LJUBLJANA (Reuters) - Thousands of protesters took to the streets of Slovenia’s capital on Saturday to denounce low pay and corporate greed across Europe as politicians and central bankers called for wage restraint to combat inflation.
Commuters leave Friedrichstrasse city train station during a warning strike by the Municipal Transport Service company BVG in Berlin March 5, 2008. REUTERS/Fabrizio Bensch
At a time of surging food and energy prices worldwide, the European Trade Union Confederation organized what it described as a show of anger and determination to improve on the “poverty wages” of more than 30 million workers across the continent.
“This is a protest against the situation in the whole of Europe,” said Reinhard Dombre, head of Germany’s trade union federation. He was one of a crowd that police estimated at 10,000 and organizers at 35,000.
“We only want higher wages, the inflation we can’t stop,” said Elmer Zubrovic, 41, a Ljubljana worker.
Company profits have risen for more than a decade, but the share of wealth going into wages has shrunk and the divide has widened between those at the top and bottom, ETUC, an umbrella body for unions across the continent, said.
John Monks, head of the European Trade Union Confederation, said Saturday’s rally was a show of anger and determination on pay and also the injustice of top managers earning as much as 300 times the wage of their workers.
“We cannot accept the sermons and lectures of European central bankers and finance ministers,” Monks said. “Europe’s workers want their fair share.”
MINISTERS SOUND INFLATION ALARM
Finance ministers and central bank chiefs of the 27 European Union countries discussed the deteriorating economic outlook at what were once luxurious bear-hunting quarters of late communist dictator Josip Broz Tito, in Brdo, 25 km outside Ljubljana.
They sounded the alarm over inflation which hit a record annual rate of 3.4 percent in the European Union in March, due mostly to the surging price of oil and food.
Ministers and central bankers concluded that rising prices were the biggest danger to the European economy and cautioned against excessive pay demands, wary that big settlements would trigger a wage-inflation spiral.
Prices have been partly contained by the strength of the euro currency -- it hit a record of $1.5904 to the U.S. dollar last month -- but ministers and central bankers are unhappy about excessive swings in currency markets and pledged to say so at a G7 meeting on Friday of next week.

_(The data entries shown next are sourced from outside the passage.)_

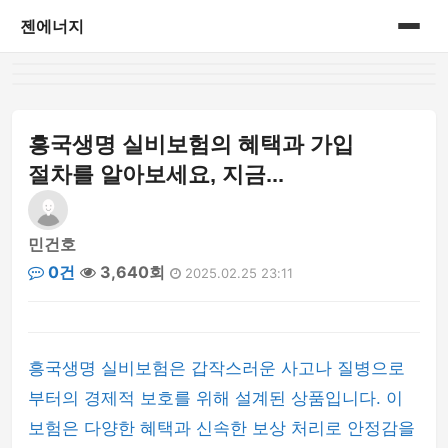
젠에너지
홈
게시판
흥국생명 실비보험의 혜택과 가입
절차를 알아보세요, 지금...
민건호
0건
3,640회
2025.02.25 23:11
흥국생명 실비보험은 갑작스러운 사고나 질병으로
부터의 경제적 보호를 위해 설계된 상품입니다. 이
보험은 다양한 혜택과 신속한 보상 처리로 안정감을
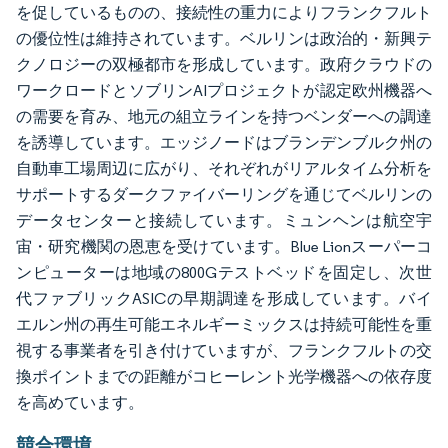
を促しているものの、接続性の重力によりフランクフルト
の優位性は維持されています。ベルリンは政治的・新興テ
クノロジーの双極都市を形成しています。政府クラウドの
ワークロードとソブリンAIプロジェクトが認定欧州機器へ
の需要を育み、地元の組立ラインを持つベンダーへの調達
を誘導しています。エッジノードはブランデンブルク州の
自動車工場周辺に広がり、それぞれがリアルタイム分析を
サポートするダークファイバーリングを通じてベルリンの
データセンターと接続しています。ミュンヘンは航空宇
宙・研究機関の恩恵を受けています。Blue Lionスーパーコ
ンピューターは地域の800Gテストベッドを固定し、次世
代ファブリックASICの早期調達を形成しています。バイ
エルン州の再生可能エネルギーミックスは持続可能性を重
視する事業者を引き付けていますが、フランクフルトの交
換ポイントまでの距離がコヒーレント光学機器への依存度
を高めています。
競合環境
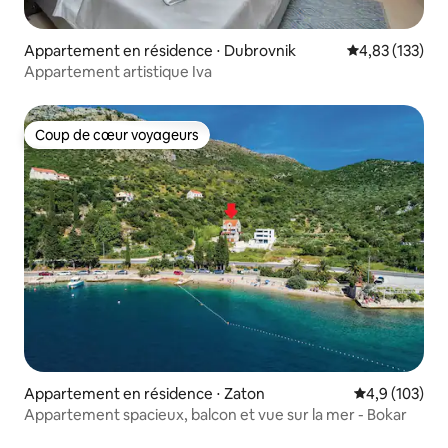
Appartement en résidence ⋅ Dubrovnik
Évaluation moy
4,83 (133)
Appartement artistique Iva
Coup de cœur voyageurs
Coup de cœur voyageurs
Appartement en résidence ⋅ Zaton
Évaluation mo
4,9 (103)
Appartement spacieux, balcon et vue sur la mer - Bokar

Unions believe higher wages provide better protection against rising prices for workers and would also give slowing economic growth by boosting consumer spending power.
But European Central Bank President Jean-Claude Trichet said keeping a lid on labor costs would be “absolutely decisive” in fighting inflation and that a five percent pay rise for German public sector employees in 2008 should not be copied elsewhere.
“It would be an enormous mistake to imitate Germany,” said Trichet, stressing that German public sector workers had lived with wage freezes for two years.
More unusually, the euro zone’s chief inflation-fighter got hearty support from politicians who also stressed that the fight against inflation was the best way to defend spending power.
Jean-Claude Juncker, who chaired some of the talks, told a Friday news conference inflation was at an “incredible level”.
Even if he and Trichet could afford to pay more for tomatoes many could not and inflation had to stifled, he said.
“Those living on 300, 400, 500, 600, 700 euros can’t live with runaway inflation,” Juncker said.
Spanish central bank chief Miguel Angel Fernandez Ordonez said slowing economic growth would ease the rate of inflation but any moves that could make things worse should be avoided.
The advice of ministers and central bankers went down poorly with protestors, whose peaceful march in a sunny Ljubljana may have mustered a figure closer to police estimates than those of unions, according to a Reuters journalist at the scene.
“We condemn the threats of the politicians, ministers and employers that the wage rise would cause further inflation, while they keep the real reasons to themselves,” said Dusan Semolic, head of the Slovenian Trade Union Confederation.